International/Comparative Privacy & Surveillance
Everyday headlines reveal reports of new threats to and invasions of privacy from government, corporate, and individual actors who collect and use information disclosed about us by ourselves and others through the connected devices that continue to flood society. New technologies force us to question how balance can be struck between privacy and security, innovation, and the rights of others. In this time of information policy influx, untangling old laws, new governance strategies proposals, computer ethics, Silicon Valley culture, waves of best practices, and realistic enforcement is incredibly challenging and the subject of this course.
Comparative/International Privacy and Surveillance will provide students with the theoretical framework, policy tools, and comparative skills necessary to engage on public policy issues involving privacy and surveillance in a global context. Thematically, covers a great number of concepts and issues. It begins by introducing theoretical perspectives on privacy and surveillance, looks at the strain on basic and now-universal framework of ethical principles, analyzes corporate and government collection and use of information, investigates marginalization and bias, and addresses issues of speech, power, abuse, employment, health, and emerging technologies. We will discuss international efforts to govern privacy and surveillance issues, and then students will delve into chosen regions to more deeply understand privacy and surveillance specific to often overlooked cultures.

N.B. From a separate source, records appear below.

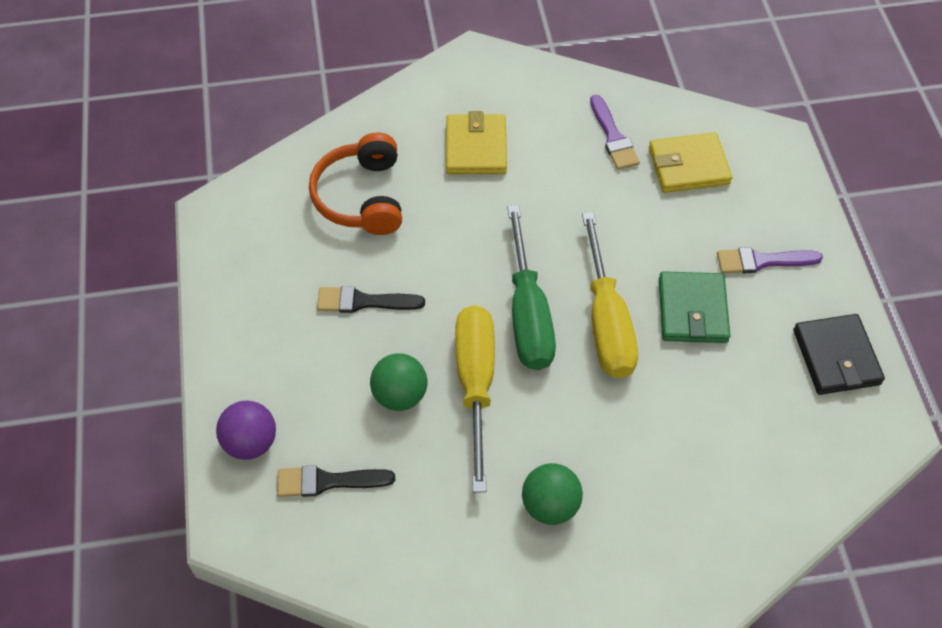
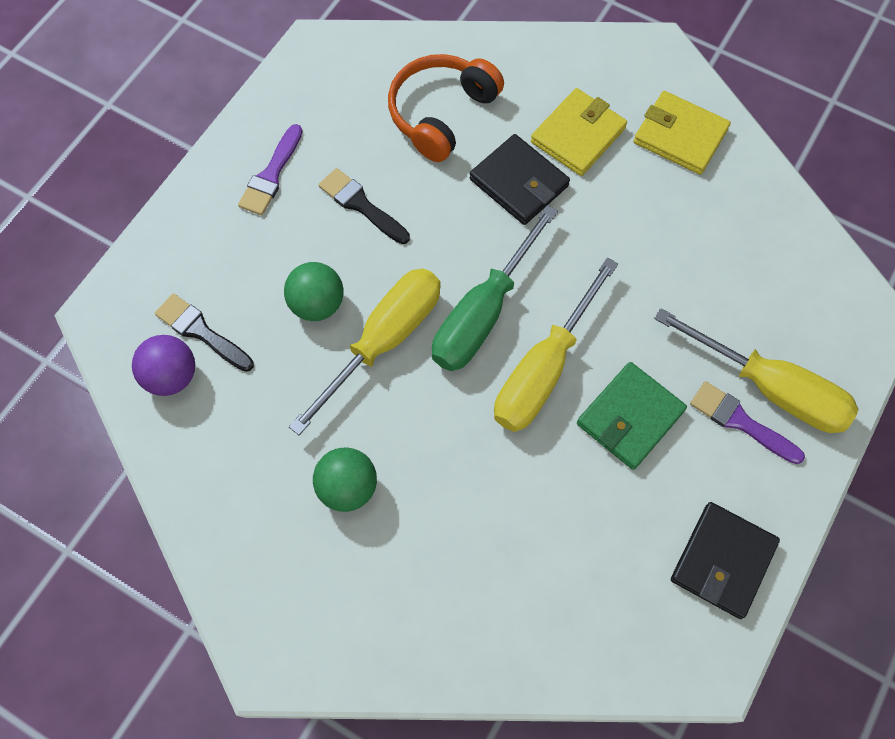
camera: 40 degrees right, 10 degrees up
(250, 442) = (175, 257): purple ball -> purple ball (171, 376)
(466, 207) = (519, 182): none -> black wallet
(613, 137) = (712, 208): purple brush -> purple brush (271, 175)
(688, 166) = (757, 284): yellow wallet -> yellow wallet (680, 136)
(760, 226) = (771, 388): none -> yellow screwdriver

The course runs along two tracks: a discussion and writing based comparative track, complimented by a lab track. Each day we will spend time discussing readings and the written reflections students post the night prior to class. The posts apply the readings to their particular comparative subject, which usually takes a sociotechnical object or issue and compares it across countries, regions, cultures, times, etc. The posts are accumulated and revised to form the final paper due a week after the final class in December. Each class also includes a lab. These labs have four projects that are also accumulated in the form of a final project due in November. These projects’ progression begins with evidence and experience and moves to teardowns and histories and serve as a supplement to your final paper.